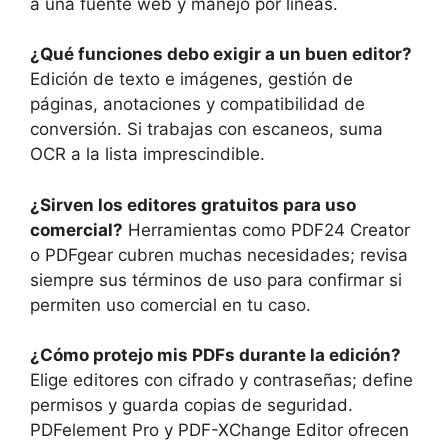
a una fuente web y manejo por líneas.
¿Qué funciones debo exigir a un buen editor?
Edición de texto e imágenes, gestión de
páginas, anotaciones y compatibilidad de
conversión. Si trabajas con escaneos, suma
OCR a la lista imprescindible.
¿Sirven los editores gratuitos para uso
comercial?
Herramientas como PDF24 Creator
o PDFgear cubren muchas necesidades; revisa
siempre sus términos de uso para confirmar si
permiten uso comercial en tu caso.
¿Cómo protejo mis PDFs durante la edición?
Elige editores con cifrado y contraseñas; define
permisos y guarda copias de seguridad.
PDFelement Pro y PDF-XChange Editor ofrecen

****

[WORK ORDER] One line contains "páginas, anotaciones y compatibilidad de". Return that line and every later line through the end of the listing above, exactly, and nothing else.

[WRITTEN RESPONSE]
páginas, anotaciones y compatibilidad de
conversión. Si trabajas con escaneos, suma
OCR a la lista imprescindible.
¿Sirven los editores gratuitos para uso
comercial?
Herramientas como PDF24 Creator
o PDFgear cubren muchas necesidades; revisa
siempre sus términos de uso para confirmar si
permiten uso comercial en tu caso.
¿Cómo protejo mis PDFs durante la edición?
Elige editores con cifrado y contraseñas; define
permisos y guarda copias de seguridad.
PDFelement Pro y PDF-XChange Editor ofrecen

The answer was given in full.